Use the accepted answer's approach using create_engine() if you can, but it doesn't work for obscure database engines. Plan B is to pass in a connection and suppress the warning. You can suppress just the relevant warning rather than all warnings.

import pandas as pd 
import pyodbc
from warnings import filterwarnings

filterwarnings("ignore", category=UserWarning, message='.*pandas only supports SQLAlchemy connectable.*')

CONN_STR = "..."
SQL = "SELECT..."

with pyodbc.connect(CONN_STR) as conn:
    df = pd.read_sql_query(SQL, conn)

Comments

7
    import pandas as pd
    import pyodbc
    import sqlalchemy as sa
    import urllib
    from sqlalchemy import create_engine, event
    from sqlalchemy.engine.url import URL
    
    server = 'IP ADDRESS or Server Name' 
    database = 'AdventureWorks2014' 
    username = 'xxx' 
    password = 'xxx' 
    
    params = urllib.parse.quote_plus("DRIVER={SQL Server};"
                                     "SERVER="+server+";"
                                     "DATABASE="+database+";"
                                     "UID="+username+";"
                                     "PWD="+password+";")
    
    engine = sa.create_engine("mssql+pyodbc:///?odbc_connect={}".format(params))
    
    qry = "SELECT t.[group] as [Region],t.name as [Territory],C.[AccountNumber]"
    qry = qry + "FROM [Sales].[Customer] C INNER JOIN [Sales].SalesTerritory t on t.TerritoryID = c.TerritoryID "
    qry = qry + "where StoreID is not null and PersonID is not null"

with engine.connect() as con:
    rs = con.execute(qry)

    for row in rs:
        print (row)

You can use the SQL Server name or the IP address, but this requires a basic DNS listing. Most corporate servers should already have this listing though. You can check the server name or IP address using the nslookup command in the command prompt followed by the server name or IP address.

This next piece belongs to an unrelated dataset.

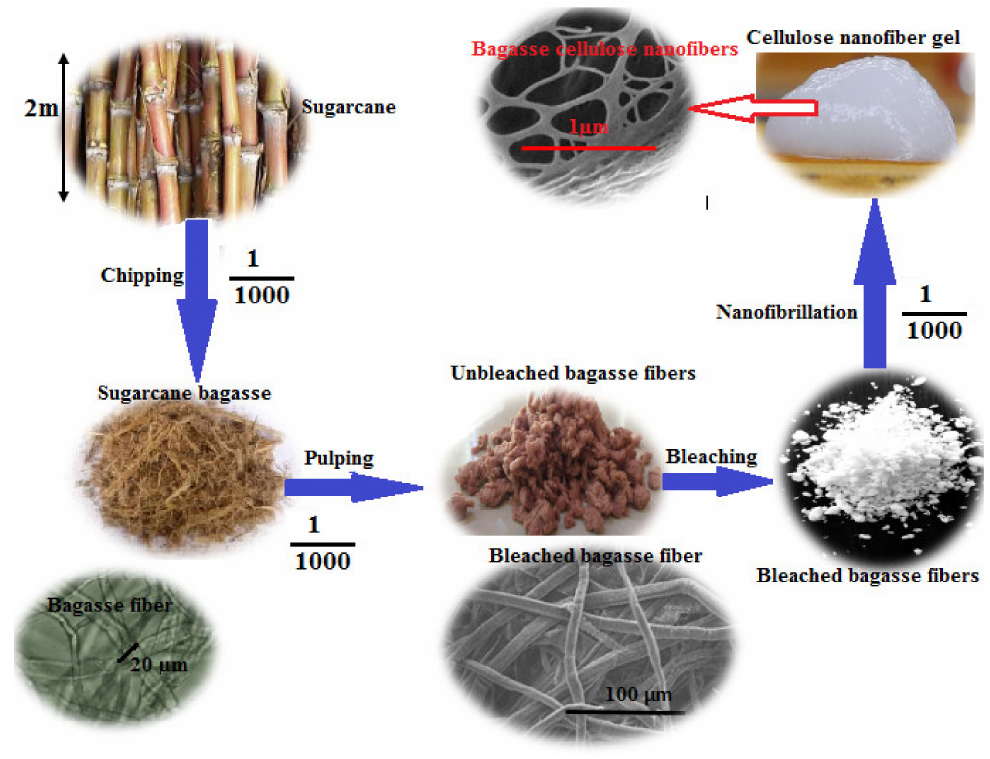
Figure 1. Top-down approach for preparation of cellulose nanofibers (CNFs) from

I'm using SQL 2017 on Ubuntu server running on VMWare. I'm connecting with IP Address here as part of a wider "running MSSQL on Ubuntu" project.

If you are connecting with your Windows credentials, you can replace the params with the trusted_connection parameter.

params = urllib.parse.quote_plus("DRIVER={SQL Server};"
                                 "SERVER="+server+";"
                                 "DATABASE="+database+";"
                                 "trusted_connection=yes")

2 Comments

getting an error: ImportError: dlopen(/opt/homebrew/lib/python3.10/site-packages/pyodbc.cpython-310-darwin.so, 0x0002): symbol not found in flat namespace '_SQLAllocHandle'
How do you close engine connection? I would like to use syntax without with.
5

since its a warning, I suppressed the message using the warnings python library. Hope this helps

import warnings
with warnings.catch_warnings(record=True):
    warnings.simplefilter("always")
    #your code goes here

1 Comment

Nice. Except in this case, to suppress warnings, you need "ignore" instead of "always". If you choose to fix this, may I suggest you also show a specific example with the OP's call to read_sql_query.
3

My company doesn't use SQLAlchemy, preferring to use postgres connections based on pscycopg2 and incorporating other features. If you can run your script directly from a command line, then turning warnings off will solve the problem: start it with python3 -W ignore

1 Comment

Then the process will be killed, just without a warning.
-4

The correct way to import for SQLAlchemy 1.4.36 is using:

import pandas as pd
from sqlalchemy import create_engine, event
from sqlalchemy.engine.url import URL
#...

conn_str = set_db_info()    # see above
conn_url = URL.create("mssql+pyodbc", query={"odbc_connect": conn_str})
engine = create_engine(conn_url)

df = pd.read_sql(SQL, engine)
df.head()

1 Comment

@gord-thompson I am using SQLAlchemy 1.4.36, so I don't know why you edited my answer to say something different. The import you used above did not work!